A fine quarantena avrò migliaia di eventi da recuperare: dalle visite mediche alle visite ai propri parenti, dalle bracciate di Pasquetta e del primo maggio saltate ai pomeriggi passati a camminare sulla spiaggia, in montagna, nelle città d’arte.
Bisogna recuperare il tempo perso, le carezze, le coccole e anche gli abbracci consolatori che non ho avuto la possibilità di dare prima.
La sera tra il 28 e il 29 marzo ho perso un amico molto caro, un gran guerriero che lottava da ben due anni contro un tumore al cervello. Nonostante non lo conoscessi da molto tempo, la notizia della sua scomparsa è stato un duro colpo per me ma certamente non paragonabile al dolore sofferto dai miei amici.
In situazioni come questa; la diffusione di questo virus non ci ha permesso di recarci a Milano per poterlo salutare un’ultima volta ma soprattutto non abbiamo avuto la possibilità di riunirci tutti insieme dopo aver ricevuto l’orribile ma inevitabile notizia: la miglior cura, per alleviare temporaneamente il dolore, sarebbe stato un abbraccio sincero.

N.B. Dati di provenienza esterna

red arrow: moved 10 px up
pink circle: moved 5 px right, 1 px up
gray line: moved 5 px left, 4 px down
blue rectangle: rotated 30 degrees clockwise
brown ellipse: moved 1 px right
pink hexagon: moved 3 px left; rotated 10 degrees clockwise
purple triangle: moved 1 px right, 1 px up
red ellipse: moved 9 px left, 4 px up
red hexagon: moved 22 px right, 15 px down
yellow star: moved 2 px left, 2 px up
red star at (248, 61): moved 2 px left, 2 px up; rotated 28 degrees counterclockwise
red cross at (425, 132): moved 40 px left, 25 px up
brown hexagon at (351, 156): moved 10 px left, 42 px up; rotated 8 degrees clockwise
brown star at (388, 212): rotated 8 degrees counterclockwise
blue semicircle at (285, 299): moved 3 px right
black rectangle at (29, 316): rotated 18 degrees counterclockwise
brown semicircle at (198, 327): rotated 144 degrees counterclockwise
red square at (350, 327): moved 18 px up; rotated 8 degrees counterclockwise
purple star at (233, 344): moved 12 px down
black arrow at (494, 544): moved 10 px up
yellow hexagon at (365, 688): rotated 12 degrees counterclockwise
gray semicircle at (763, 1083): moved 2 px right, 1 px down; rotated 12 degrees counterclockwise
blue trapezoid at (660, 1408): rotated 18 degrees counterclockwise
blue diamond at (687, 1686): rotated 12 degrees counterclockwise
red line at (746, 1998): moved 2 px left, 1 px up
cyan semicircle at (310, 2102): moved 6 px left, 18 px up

La sera del 29, dopo un lungo giorno di silenzio, ci siamo tutti riuniti in videochiamata per pensare a un modo per poterlo ricordare a dovere: abbiamo pensato a un memorial.
Finito questo periodo, ci muoveremo tutti per organizzare questa giornata in suo ricordo; se la merita davvero.
Proprio come ha detto Papa Francesco: “Ricorda che essere felici non è avere un cielo senza tempesta. Essere felici significa non solo godersi il sorriso, ma anche riflettere sulla tristezza.”
Parole sante. Non possiamo vivere senza la felicità perché sennò non avremmo la capacità di apprezzare realmente il dono della vita.